This article was originally posted on September 7, 2008, shortly after John McCain announced he had chosen Alaska Governor Sarah Palin as his running mate. The negative responses emanating from the Bellingham Blogosphere over Palin's recent decision to leave the Governorship prompts a reposting.
I recently attended my 40th high school reunion. The atmosphere was congenial, the conversation a blend of overblown accounts of personal attainment, exaggerated career histories and the occasional flirtation. There was plenty of small talk about the challenges facing aging Boomers; the best vitamin supplements, nonsurgical face-lifts and the merits of various types of hearing aid batteries.
When the festivities wound down, about 20 stalwarts repaired to a nearby bar, determined to continue our booze-addled story-spinning into the wee small hours. After convening this motley crew of reprobates, our Class President stood up and posed this question: Is there anyone here that DOESN'T have a family member that would qualify for the Jerry Springer Show?
The hush was followed by a few nervous laughs. Most of us ignored the question. Or maybe it was just a case of weak hearing aid batteries. But our President's point was well taken. Given the passage of years and human experience, probably everyone at the table, and everyone reading this post, has a Jerry Springer Show candidate hanging somewhere in their family tree. A nutty Aunt. A warped parent. A crazy cousin. A psychotic sibling.
So it came as no surprise that David Letterman got a big laugh last week when he opined that all 5 members of Sarah Palin's family had distinguished themselves by throwing chairs on the Jerry Springer Show. The liberal Canadian press had a field day with the Palin VP pick. Canada's Globe and Mail characterized her nomination as a "troubling distraction" and recommended she be dropped from the GOP ticket forthwith to avoid "a political disaster with global implications". Readers bemoaned the "Nascaring" of the U.S. body politic and the prospect of "trailer trash" achieving national political prominence. Wow.
The subsequent revelation of Bristol Palin's pregnancy added to the Jedd Clampett characterization of rural America, one that urban elites on both sides of the 49th parallel find amusing. The real reason for liberal derision of Palin's nomination is more substantive. At least to liberals. Sarah Palin represents a threat to the secular liberal cultural agenda. And the elites know it. Sarah Palin and her family knew that baby Trig would be born with Down's Syndrome. Abortion was a viable and legal option for the Palins. Instead, they chose life, and that choice is now on display in the national political arena. Trig Palin is a poster child for the notion that it is perfectly acceptable to choose to bring a special needs child into the world.

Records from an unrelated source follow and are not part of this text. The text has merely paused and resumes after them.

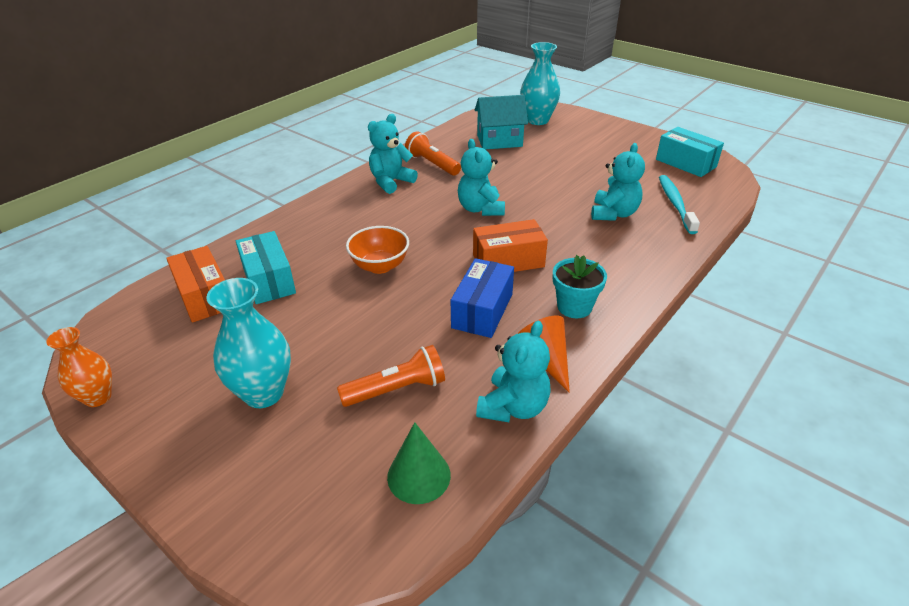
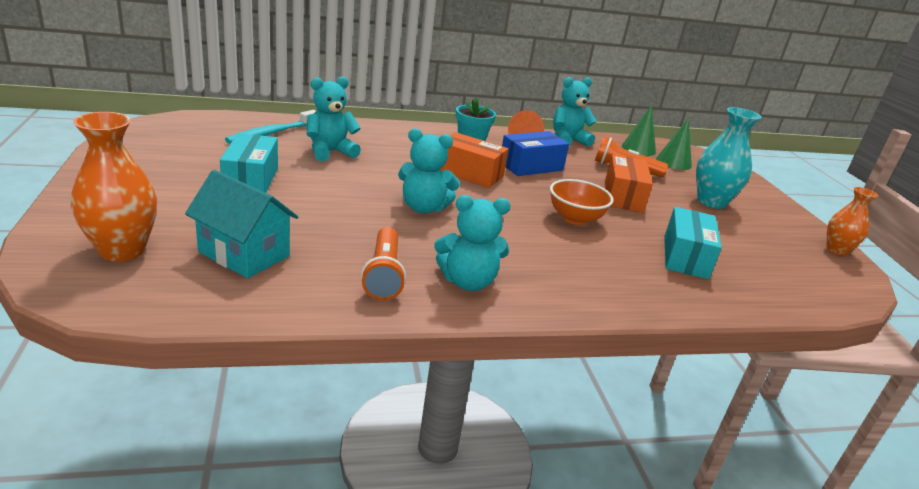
camera: 145 degrees left, 10 degrees down
orange box [166,246,225,323] -> orange box moved to [605,154,653,213]
turquoise teddy bear [458,139,505,216] -> turquoise teddy bear turned 75 degrees clockwise [398,128,460,214]
turquoise vase [520,42,560,125] -> orange vase [71,112,157,261]
turquoise box [656,127,724,177] -> turquoise box moved to [220,133,278,193]
none -> green cone [656,118,692,170]

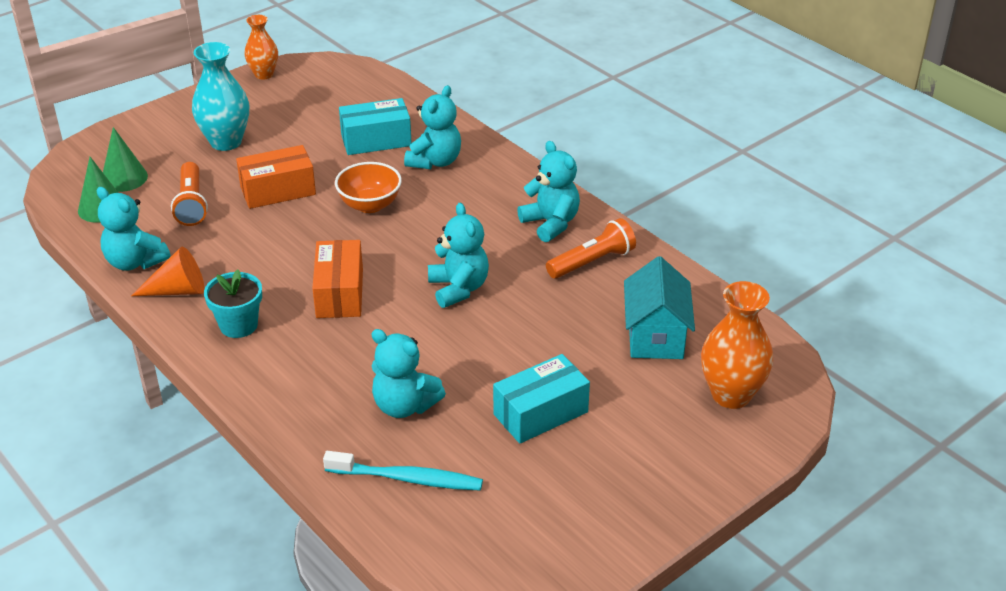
camera: 115 degrees left, 10 degrees up
blue box [502,131,569,176] -> none
none -> turquoise teddy bear [404,85,461,169]

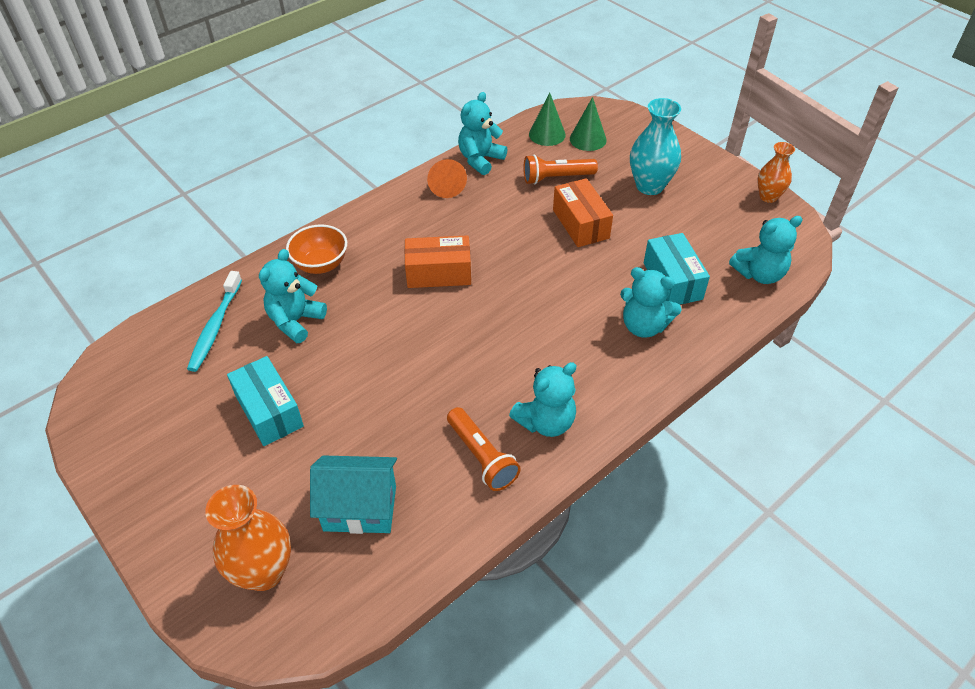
camera: 90 degrees right, 10 degrees up
turquoise flower pot [204,269,262,338] -> none
orange bowl [335,162,402,213] -> orange bowl moved to [286,224,347,274]
turquoise teddy bear [428,203,489,308] -> turquoise teddy bear moved to [729,216,803,284]

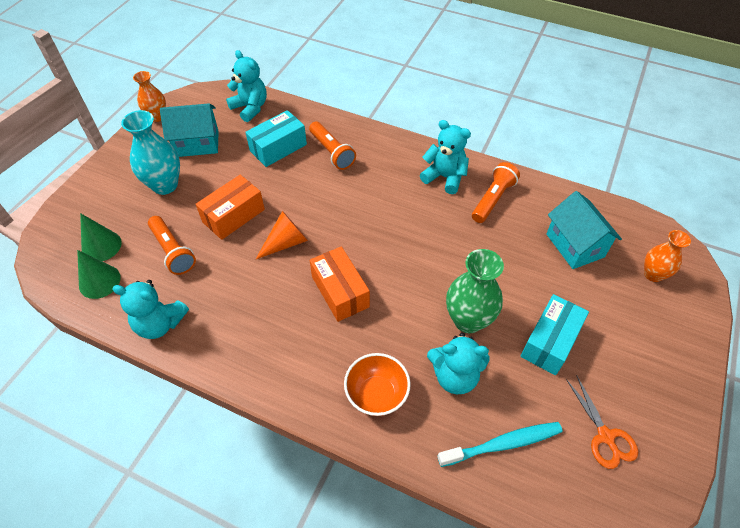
camera: 115 degrees left, 5 degrees up
orange vase [205,485,291,591] -> orange vase [644,230,691,282], size x0.64
orange cone [427,159,467,198] -> orange cone moved to [256,211,308,259]
turquoise teddy bear [620,267,682,338] -> orange flashlight [309,121,356,170]
none -> turquoise house [160,103,218,157]
none -> green vase [446,249,504,333]
none -> orange scissors [566,375,638,469]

Palin's Choice presents a sharp contrast to Barack Obama's position on abortion. Obama is on record as opposing legislation that would require a child born after a botched abortion be given all necessary medical care to keep that child alive. In Obama's case, a Down's Syndrome baby was refused medical attention and left to die in the unsanitary utility room of a Chicago hospital. As a State Senator, Obama refused to support legislation that would have provided medical care for this unfortunate child.
I first read about Levi Johnston, the father of Bristol Palin's baby, in a Canadian tabloid. The paper characterized Johnston as a self-described "f———redneck", with a passion for hockey, camping and fishing. So what? Sounds like a typical 18 year old to me. Perhaps a bit of a rascal. Truth be told, most teenage girls love rascals. How many female readers of this blog had sex with a good looking, hell-raising young rascal in their teen years? Or, for that matter, now?
The embrace of young Levi and Bristol by the Palin family is heartwarming. Perhaps the marriage will not work, but failed marrriages are hardly uncommon. In any event, the child of Levi and Bristol has, given the age, vitality and sheer physical beauty of both mother and father, a very good chance of being a blessed addition to our troubled and cynical world. Thousands of childless couples would be thrilled to adopt this child if they had the opportunity.
To their credit, the Palin family will nurture and raise the child in the same loving atmosphere they have created for the child's brothers and sisters. For the Palins, adoption is not a consideration. Nor is abortion. They deserve our admiration, irrespective of one's personal political persuasion.
Sure, the family circumstances were fodder for liberal pundits and late night comics.
That was last week. Time to Move On.